Photographie ci-dessous : Les Nymphes à la coquille par Jean-Claude Duplessis avec la collaboration probable de Falconet, datant de vers 1761. Ce biscuit de porcelaine tendre fait 29,5 × 35,5 × 22,8 cm (MNC 2011.2.3 © RMN-Grand Palais (Sèvres, Cité de la céramique) / Martine Beck-Coppola).
Photographie ci-dessous : La Mélancolie et la Méditation. Modèle d'Étienne-Maurice Falconet (1716–1791) sous la direction de Boizot. Biscuits de porcelaine dure de Sèvres. Elles font à peur près 68 cm de haut sans leur socle (MNC 7732, © RMN-Grand Palais - Sèvres, Cité de la céramique / Martine Beck-Coppola).
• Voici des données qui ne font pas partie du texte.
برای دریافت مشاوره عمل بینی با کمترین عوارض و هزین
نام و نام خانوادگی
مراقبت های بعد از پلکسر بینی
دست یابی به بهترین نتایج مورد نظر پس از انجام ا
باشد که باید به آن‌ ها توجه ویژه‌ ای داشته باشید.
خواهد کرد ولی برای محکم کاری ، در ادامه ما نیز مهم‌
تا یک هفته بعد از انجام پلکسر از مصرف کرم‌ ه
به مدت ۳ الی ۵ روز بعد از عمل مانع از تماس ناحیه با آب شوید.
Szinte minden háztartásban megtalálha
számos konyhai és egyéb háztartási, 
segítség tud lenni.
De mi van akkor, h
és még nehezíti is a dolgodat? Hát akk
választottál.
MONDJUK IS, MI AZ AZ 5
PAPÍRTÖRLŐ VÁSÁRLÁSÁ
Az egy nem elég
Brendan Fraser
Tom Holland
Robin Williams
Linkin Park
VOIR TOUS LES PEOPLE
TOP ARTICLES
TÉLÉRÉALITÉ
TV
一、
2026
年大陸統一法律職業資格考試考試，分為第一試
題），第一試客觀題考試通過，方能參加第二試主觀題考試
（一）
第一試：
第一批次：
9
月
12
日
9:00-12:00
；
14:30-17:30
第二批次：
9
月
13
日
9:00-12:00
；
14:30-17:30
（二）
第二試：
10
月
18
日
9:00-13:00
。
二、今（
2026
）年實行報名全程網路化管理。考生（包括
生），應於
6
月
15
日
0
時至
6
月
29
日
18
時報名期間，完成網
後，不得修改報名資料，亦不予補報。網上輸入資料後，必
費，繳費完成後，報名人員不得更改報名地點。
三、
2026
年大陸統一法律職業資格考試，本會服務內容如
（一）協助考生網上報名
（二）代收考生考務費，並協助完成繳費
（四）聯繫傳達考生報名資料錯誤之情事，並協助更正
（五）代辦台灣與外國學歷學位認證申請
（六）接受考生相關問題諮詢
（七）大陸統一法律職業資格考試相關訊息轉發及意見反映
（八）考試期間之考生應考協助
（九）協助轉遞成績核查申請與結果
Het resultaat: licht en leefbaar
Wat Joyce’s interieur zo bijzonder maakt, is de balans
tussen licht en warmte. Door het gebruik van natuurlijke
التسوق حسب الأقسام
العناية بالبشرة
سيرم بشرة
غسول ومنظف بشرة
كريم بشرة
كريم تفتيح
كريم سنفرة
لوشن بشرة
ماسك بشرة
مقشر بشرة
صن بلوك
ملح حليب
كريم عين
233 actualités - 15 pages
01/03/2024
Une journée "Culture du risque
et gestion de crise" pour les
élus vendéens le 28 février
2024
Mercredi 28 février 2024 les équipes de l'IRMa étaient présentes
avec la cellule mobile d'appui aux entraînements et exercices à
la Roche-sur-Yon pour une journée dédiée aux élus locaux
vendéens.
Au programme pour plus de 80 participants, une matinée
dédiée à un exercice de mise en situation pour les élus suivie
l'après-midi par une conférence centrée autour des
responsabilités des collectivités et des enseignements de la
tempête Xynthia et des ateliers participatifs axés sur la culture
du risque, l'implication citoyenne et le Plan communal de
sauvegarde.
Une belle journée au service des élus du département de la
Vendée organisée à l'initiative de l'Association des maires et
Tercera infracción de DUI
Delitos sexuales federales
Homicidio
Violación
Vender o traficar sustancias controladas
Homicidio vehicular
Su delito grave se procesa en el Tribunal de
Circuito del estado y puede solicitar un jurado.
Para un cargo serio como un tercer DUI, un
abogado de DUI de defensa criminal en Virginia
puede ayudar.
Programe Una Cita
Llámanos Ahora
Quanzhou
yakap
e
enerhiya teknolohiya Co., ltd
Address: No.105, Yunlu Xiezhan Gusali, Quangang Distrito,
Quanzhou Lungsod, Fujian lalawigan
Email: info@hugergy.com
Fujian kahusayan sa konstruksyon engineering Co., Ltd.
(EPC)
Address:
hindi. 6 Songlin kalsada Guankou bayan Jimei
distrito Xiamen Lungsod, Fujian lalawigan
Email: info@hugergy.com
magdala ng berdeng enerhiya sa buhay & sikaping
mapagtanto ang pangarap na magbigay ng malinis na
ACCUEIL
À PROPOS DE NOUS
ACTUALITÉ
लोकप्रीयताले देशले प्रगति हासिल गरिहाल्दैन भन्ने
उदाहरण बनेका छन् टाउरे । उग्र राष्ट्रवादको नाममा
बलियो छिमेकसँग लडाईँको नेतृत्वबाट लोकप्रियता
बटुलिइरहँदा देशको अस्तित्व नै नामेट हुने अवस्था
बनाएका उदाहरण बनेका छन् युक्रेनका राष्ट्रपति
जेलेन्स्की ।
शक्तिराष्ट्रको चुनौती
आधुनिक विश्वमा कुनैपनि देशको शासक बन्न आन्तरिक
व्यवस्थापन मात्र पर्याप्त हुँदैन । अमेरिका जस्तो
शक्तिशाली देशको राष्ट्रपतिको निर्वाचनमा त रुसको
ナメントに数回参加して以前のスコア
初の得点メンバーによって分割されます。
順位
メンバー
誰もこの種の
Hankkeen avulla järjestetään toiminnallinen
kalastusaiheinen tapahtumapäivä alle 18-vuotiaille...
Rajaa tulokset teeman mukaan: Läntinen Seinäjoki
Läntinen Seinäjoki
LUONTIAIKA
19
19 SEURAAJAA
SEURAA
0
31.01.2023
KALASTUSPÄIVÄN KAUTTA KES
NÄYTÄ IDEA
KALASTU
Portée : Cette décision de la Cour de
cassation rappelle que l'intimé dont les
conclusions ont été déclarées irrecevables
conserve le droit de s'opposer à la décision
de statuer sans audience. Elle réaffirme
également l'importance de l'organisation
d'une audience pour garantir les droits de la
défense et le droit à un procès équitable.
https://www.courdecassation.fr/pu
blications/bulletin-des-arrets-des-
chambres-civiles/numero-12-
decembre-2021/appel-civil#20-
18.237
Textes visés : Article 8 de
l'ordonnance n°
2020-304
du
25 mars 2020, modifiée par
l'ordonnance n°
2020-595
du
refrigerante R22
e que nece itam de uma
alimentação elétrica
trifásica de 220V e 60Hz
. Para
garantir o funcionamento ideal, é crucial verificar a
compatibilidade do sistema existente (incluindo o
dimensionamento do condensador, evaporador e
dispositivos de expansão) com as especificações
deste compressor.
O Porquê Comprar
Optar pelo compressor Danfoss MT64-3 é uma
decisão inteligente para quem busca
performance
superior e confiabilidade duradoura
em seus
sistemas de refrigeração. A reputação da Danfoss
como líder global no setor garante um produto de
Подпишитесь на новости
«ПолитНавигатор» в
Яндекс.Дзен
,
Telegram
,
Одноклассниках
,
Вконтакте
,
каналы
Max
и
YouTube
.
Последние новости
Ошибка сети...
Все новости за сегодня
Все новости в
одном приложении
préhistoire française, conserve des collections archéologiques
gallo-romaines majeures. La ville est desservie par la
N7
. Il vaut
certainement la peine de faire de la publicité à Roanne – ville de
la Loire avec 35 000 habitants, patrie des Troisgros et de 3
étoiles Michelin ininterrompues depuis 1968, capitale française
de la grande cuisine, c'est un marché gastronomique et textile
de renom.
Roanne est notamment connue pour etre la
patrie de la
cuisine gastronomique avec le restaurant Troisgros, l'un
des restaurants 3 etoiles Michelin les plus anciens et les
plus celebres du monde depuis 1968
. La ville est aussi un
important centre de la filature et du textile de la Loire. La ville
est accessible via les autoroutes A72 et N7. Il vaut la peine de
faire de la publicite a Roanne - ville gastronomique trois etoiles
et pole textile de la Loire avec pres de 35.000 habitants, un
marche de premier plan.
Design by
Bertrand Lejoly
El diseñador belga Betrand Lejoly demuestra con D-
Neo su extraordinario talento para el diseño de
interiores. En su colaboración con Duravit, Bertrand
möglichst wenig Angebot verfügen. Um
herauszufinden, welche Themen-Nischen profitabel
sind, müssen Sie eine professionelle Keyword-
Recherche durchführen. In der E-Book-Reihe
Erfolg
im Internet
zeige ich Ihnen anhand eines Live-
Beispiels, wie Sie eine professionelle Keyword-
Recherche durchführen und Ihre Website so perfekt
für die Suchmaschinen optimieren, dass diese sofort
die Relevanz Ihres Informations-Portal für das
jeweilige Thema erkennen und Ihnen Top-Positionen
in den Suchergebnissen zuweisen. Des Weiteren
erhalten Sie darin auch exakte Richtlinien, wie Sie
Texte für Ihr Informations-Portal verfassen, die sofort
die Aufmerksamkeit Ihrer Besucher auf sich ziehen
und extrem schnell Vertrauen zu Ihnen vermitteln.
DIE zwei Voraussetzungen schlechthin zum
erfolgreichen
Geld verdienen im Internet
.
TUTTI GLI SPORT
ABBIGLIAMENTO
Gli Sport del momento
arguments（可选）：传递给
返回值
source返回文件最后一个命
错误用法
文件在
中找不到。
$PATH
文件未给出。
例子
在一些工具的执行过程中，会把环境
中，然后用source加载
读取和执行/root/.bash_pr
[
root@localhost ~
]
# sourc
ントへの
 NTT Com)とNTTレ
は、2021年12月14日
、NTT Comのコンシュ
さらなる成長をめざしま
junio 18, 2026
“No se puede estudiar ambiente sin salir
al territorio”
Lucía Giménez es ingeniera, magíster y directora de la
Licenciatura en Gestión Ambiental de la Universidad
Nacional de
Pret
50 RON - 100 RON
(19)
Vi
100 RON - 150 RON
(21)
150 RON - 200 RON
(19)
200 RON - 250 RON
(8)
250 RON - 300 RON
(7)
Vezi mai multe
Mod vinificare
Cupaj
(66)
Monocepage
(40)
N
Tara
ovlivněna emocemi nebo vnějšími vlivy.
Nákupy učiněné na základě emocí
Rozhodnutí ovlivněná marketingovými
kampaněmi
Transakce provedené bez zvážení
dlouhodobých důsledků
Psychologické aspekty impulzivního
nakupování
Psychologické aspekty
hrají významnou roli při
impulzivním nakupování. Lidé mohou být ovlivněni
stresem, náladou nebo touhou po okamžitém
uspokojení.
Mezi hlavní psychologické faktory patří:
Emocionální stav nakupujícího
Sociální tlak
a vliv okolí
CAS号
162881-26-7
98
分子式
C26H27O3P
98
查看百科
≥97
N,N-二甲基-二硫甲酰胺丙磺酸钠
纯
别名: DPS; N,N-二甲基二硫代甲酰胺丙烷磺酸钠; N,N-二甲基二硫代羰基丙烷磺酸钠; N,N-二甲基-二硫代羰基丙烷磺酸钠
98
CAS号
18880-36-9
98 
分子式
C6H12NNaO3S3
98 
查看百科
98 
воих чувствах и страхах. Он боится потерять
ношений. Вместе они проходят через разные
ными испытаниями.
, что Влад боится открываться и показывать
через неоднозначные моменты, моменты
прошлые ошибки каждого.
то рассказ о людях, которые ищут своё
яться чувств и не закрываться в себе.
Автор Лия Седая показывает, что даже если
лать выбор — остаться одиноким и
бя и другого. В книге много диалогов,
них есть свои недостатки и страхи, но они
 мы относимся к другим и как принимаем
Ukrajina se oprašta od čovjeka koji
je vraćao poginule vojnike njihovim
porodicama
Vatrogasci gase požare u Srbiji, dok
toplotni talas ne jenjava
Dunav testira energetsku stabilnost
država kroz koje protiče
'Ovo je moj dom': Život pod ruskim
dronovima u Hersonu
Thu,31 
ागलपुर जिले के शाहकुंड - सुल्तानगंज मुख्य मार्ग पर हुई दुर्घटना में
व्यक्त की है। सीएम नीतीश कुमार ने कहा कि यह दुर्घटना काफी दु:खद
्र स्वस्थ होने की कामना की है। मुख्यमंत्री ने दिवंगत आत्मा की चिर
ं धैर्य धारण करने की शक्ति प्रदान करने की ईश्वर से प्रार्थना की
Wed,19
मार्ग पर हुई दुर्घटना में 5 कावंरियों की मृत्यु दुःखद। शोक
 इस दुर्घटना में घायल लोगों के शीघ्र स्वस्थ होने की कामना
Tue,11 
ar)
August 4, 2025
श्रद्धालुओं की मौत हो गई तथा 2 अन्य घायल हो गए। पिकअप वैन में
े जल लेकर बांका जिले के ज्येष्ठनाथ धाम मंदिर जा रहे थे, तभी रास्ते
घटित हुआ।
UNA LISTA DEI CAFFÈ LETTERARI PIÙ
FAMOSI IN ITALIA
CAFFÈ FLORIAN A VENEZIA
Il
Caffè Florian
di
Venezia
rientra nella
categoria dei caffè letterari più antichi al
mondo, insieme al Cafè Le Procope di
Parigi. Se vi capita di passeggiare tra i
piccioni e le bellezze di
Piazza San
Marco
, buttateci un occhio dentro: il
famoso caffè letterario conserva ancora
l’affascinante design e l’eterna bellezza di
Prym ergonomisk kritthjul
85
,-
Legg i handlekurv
Ci-après quelques photographies que j'ai prises.Photographies ci-dessous : À gauche le musée national de la céramique de Sèvres avec au-dessus la pavillon de Breteuil datant du XVIIe siècle et abritant depuis 1875 le Bureau international des poids et mesures qui se situe dans le parc de Saint-Cloud qui est un bel et grand endroit pour se promener. Par contre l'arrivée par la porte de Sèvres est loin d'être bucolique avec ses immeubles hideux et ses routes qui se croisent. À droite vue de la manufacture de Sèvres depuis le musée. Photographies ci-dessous : Moules et étapes de fabrication d'un biscuit d'Amour de Van Loo. Voilà donc comment on fabrique l'Amour !Photographies ci-dessous : La Liberté et l'Égalité de Louis-Simon Boizot. Modèle en plâtre de 1794.Photographie ci-dessous : Le Bain, sous la direction de Louis-Simon Boizot, vers 1800-1813.Photographie ci-dessous : Ceux qui ont suivi mon blog depuis ses débuts comprendront pourquoi ce biscuit est mon préféré ! Il s'agit d'une oeuvre de Josse Le Riche, de vers 1775-1799, intitulée La Toilette.